CCL Products reported robust Q3 FY ’26 results, achieving Group turnover of INR1,053 crores, marking a 38% growth year-over-year. EBITDA grew by 47% to INR187.56 crores, while net profit surged by 59% to INR100.26 crores. Management maintained stable guidance, emphasizing volume and EBITDA growth over short-term coffee price fluctuations. The company also highlighted strong momentum in its domestic branded retail sales and confirmed an interim dividend of INR2.75 per share.
CCL Products Q3 FY ’26 Performance Overview
CCL Products (India) Limited held its Q3 FY ’26 Earnings Conference Call on February 05, 2026, detailing strong performance across its consolidated operations for the third quarter and the nine-month period ending December 31, 2025.
Group Financial Highlights (Q3 FY ’26 vs. Q3 FY ’25)
- Turnover: Grew by 38%, reaching INR1,053 crores (vs. INR761 crores last year).
- EBITDA: Increased by 47% to INR187.56 crores (vs. INR127.22 crores).
- Net Profit: Increased by 59% to INR100.26 crores.
Nine-Month Performance (9M FY ’26 vs. 9M FY ’25)
The group demonstrated sustained acceleration over the nine-month period:
- Turnover Growth: 42% growth, reaching INR3,239.41 crores.
- EBITDA Growth: 38% growth, standing at INR547.6 crores.
- Net Profit Growth: 31% growth, totaling INR273.57 crores.
Key Business Segments and Operational Metrics
Domestic Branded Business
The domestic market continues to show strong momentum. Gross sales were approximately INR180 crores for the quarter, with branded sales contributing close to INR120 crores. For the 9-month period, branded sales were around INR330 crores. Management noted aggressive expansion, with distribution reaching 140,000 outlets and strong penetration in e-commerce platforms where the company ranks as a number 2 or 3 player in several instances.
Capacity Utilization and Volume Growth
Management addressed the relationship between price and volume:
- The 38% revenue growth in the quarter was driven by approximately 20% volume growth and 18% to 20% value growth derived from coffee prices.
- Overall capacity utilization currently sits around 65% to 70%. The company expects to reach 85% to 90% utilization levels within the next two years, after which capacity expansion decisions will be revisited.
Margin Stability and Pricing Model
The company strongly reiterated its cost-plus pricing model, assuring analysts that EBITDA per kilo remains stable and unimpacted by volatility in green coffee prices. EBITDA per kilo has improved to the INR135–INR140 levels, which management intends to maintain long-term, acknowledging minor quarterly variations due to product mix.

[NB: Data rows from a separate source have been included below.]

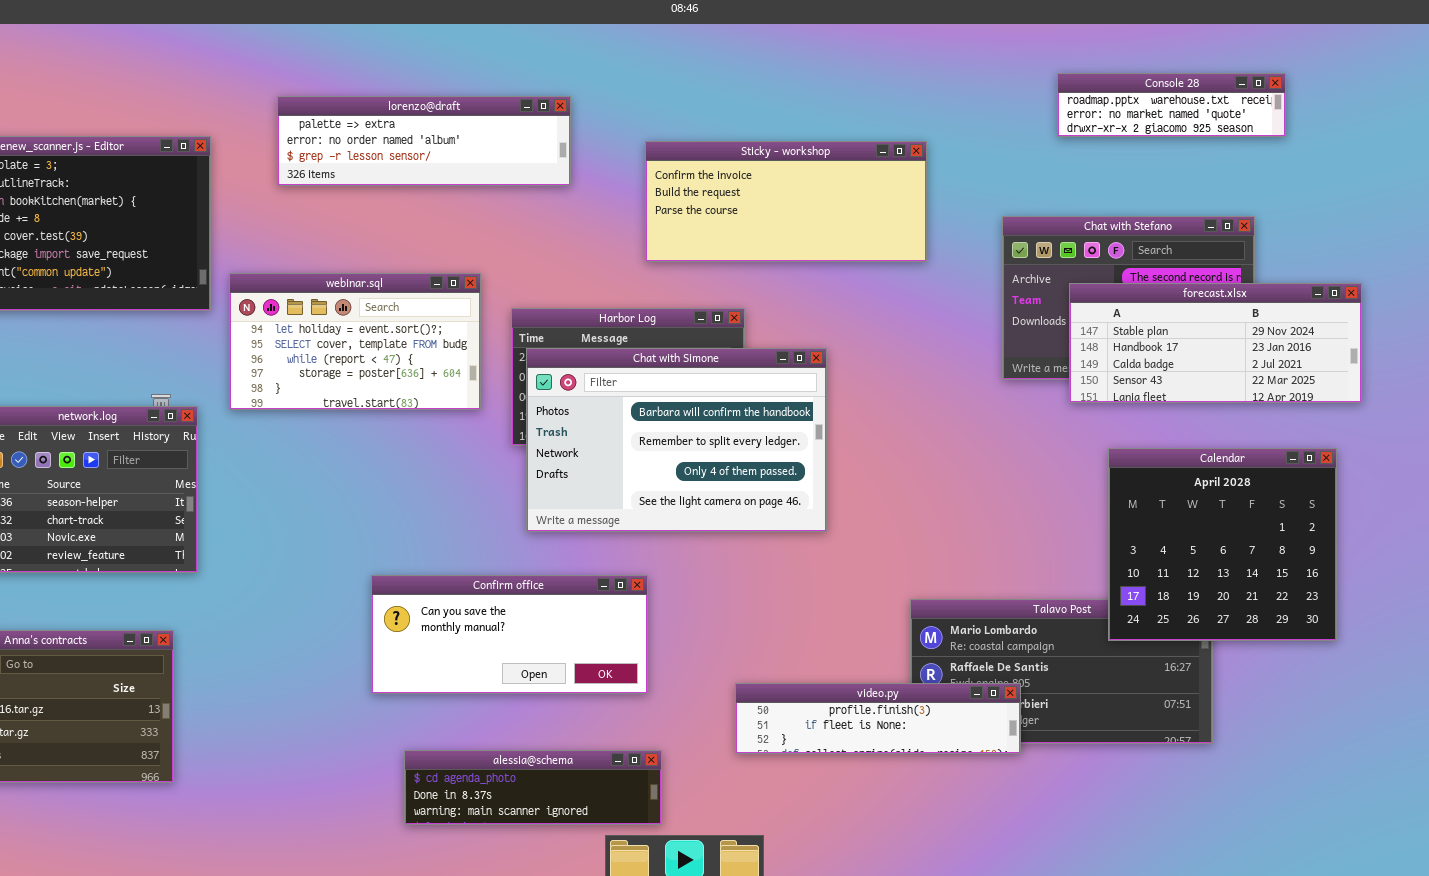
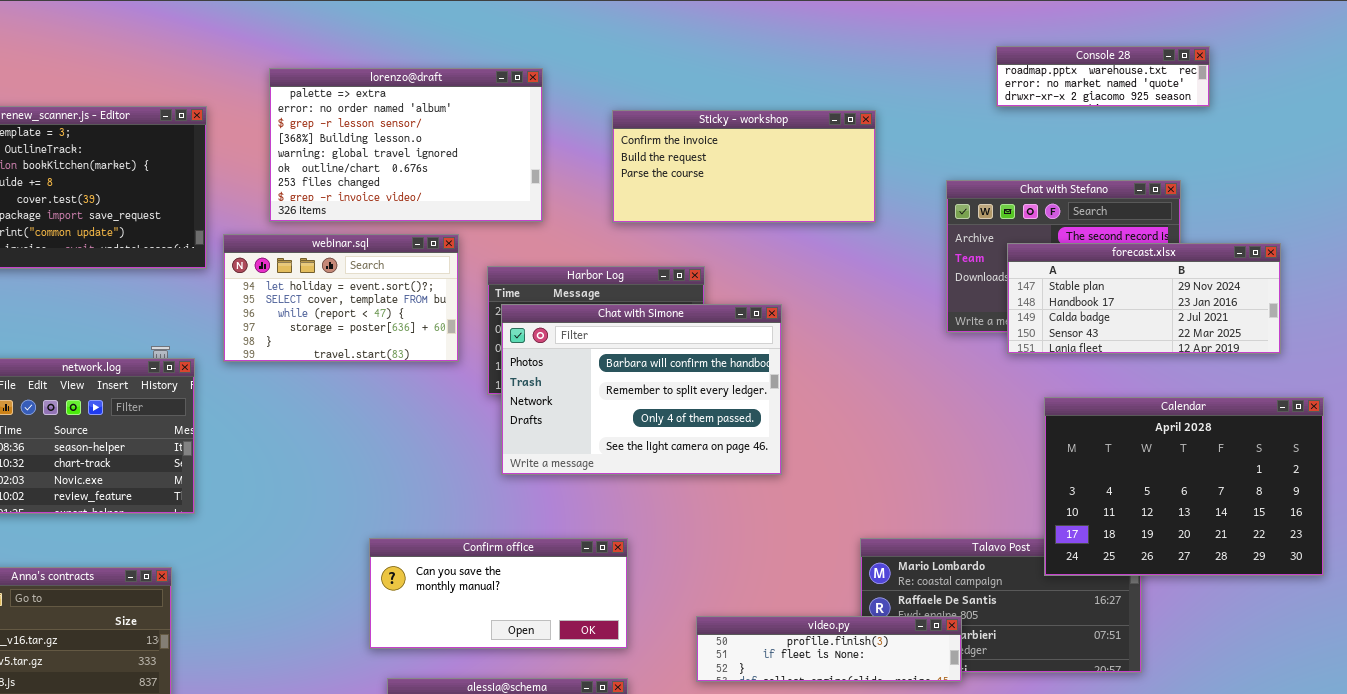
lorenzo@draft: [277,96,571,186] -> [269,68,543,222], resized
Calendar: [1108,448,1337,641] -> [1044,397,1324,576], resized
Confirm office: [371,575,648,694] -> [369,538,628,649], moved

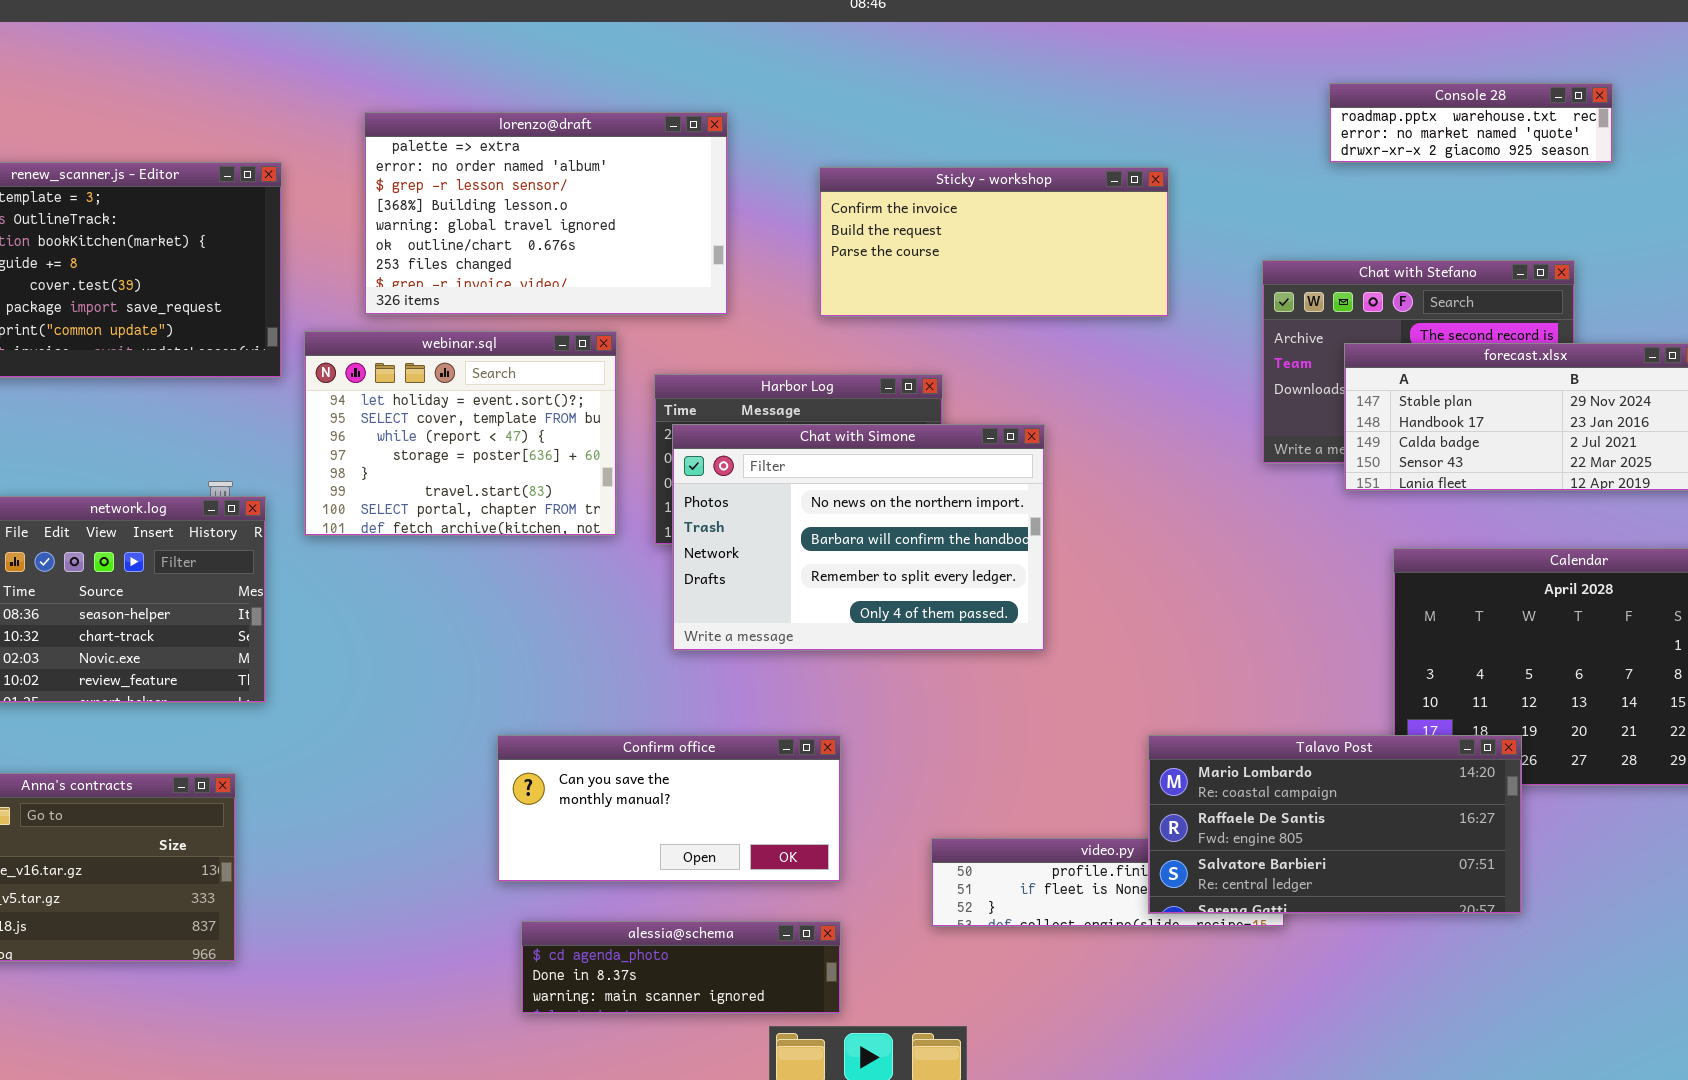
webinar.sql: [223,234,459,362] -> [304,331,617,536], resized
Chat with Simone: [501,304,782,475] -> [672,424,1045,651], scrolled up 1 row
Talavo Post: [860,538,1142,673] -> [1148,735,1522,914], raised

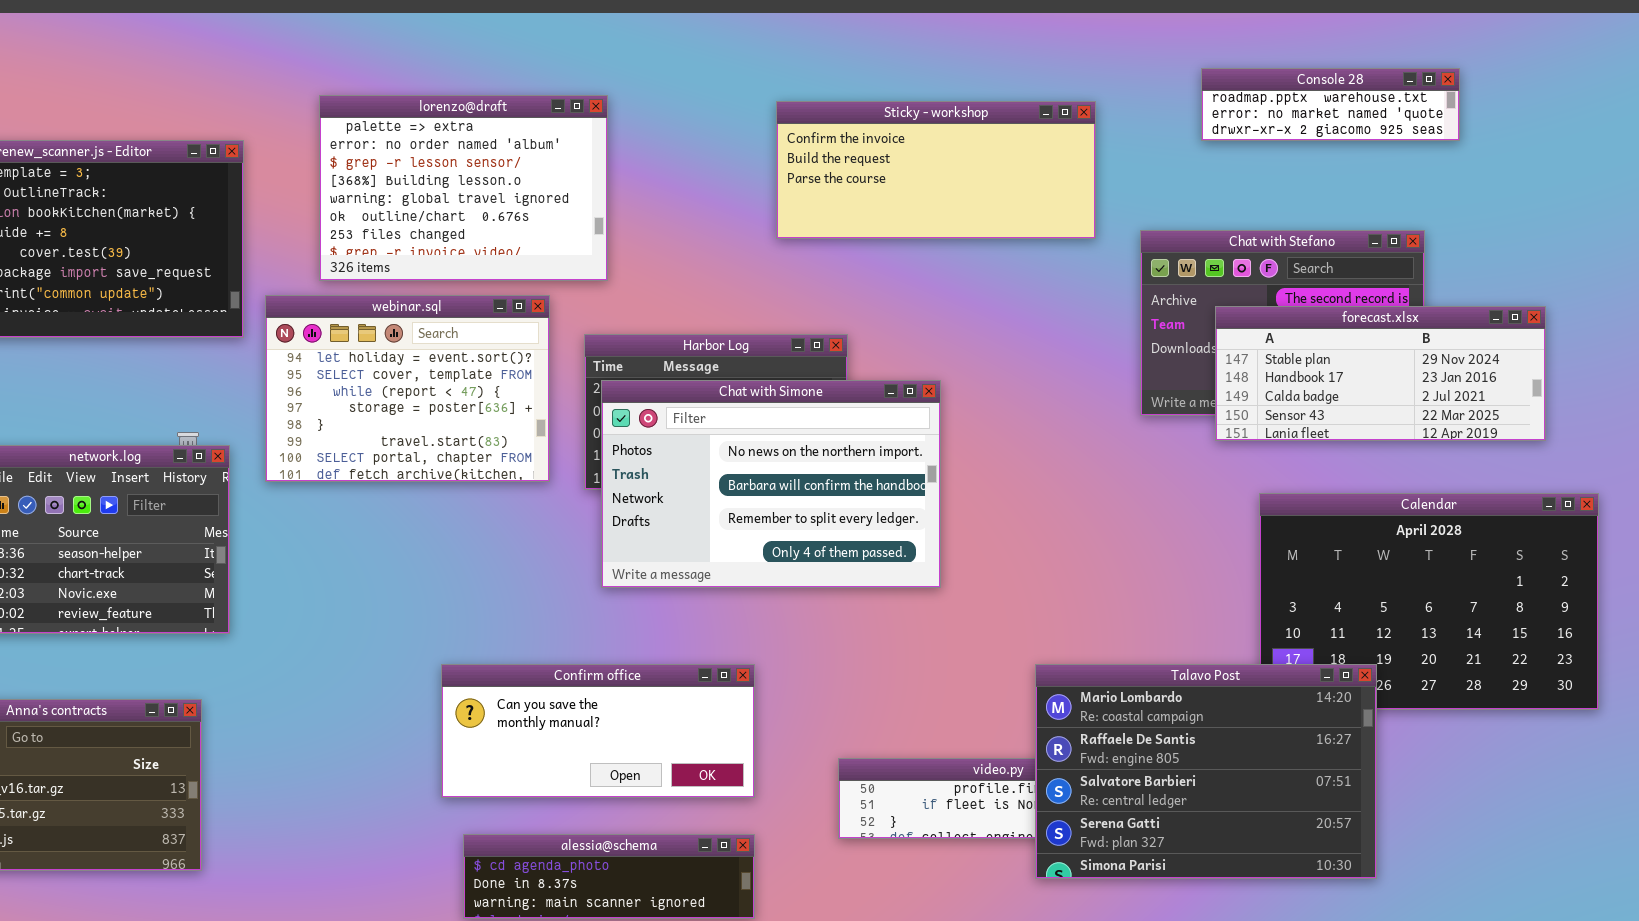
lorenzo@draft: [364,112,728,315] -> [319,95,608,281], resized
Sticky - workshop: [819,167,1169,317] -> [776,101,1096,239], moved
Talavo Post: [1148,735,1522,914] -> [1035,664,1377,879], resized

Balance Sheet and Cash Flow
Efforts to deleverage the balance sheet are proving successful. Gross debt decreased from INR2,000 crores a year ago to INR1,448 crores as of December 31, 2025. The net debt stands at INR1,248 crores, with an average interest rate of around 7%. Free cash flow generation is robust, projected to be slightly ahead of INR700 crores on a TTM basis for the current fiscal year, with minimal capital expenditure anticipated for FY ’27 and FY ’28.
Diversification and Future Outlook
The leadership team confirmed that diversification efforts are ongoing beyond core coffee operations. While the company previously experimented with plant-based meat, it has strategically paused that category due to poor market response. New experiments include traditional snacks under the Malgudi brand. Regarding 2-in-1 and 3-in-1 products, these remain popular in Southeast Asia, but growth in India and Europe requires a longer development timeline due to strong local milk supply chains.
Guidance Confirmation
While the guidance for the current year’s EBITDA growth (initially 15%-20% Y-o-Y) has already been revised up to approximately 25%, management stated they will wait one to two months post the Lunar New Year holidays to issue detailed guidance for the following fiscal year, contingent on stable coffee prices and contract evolution.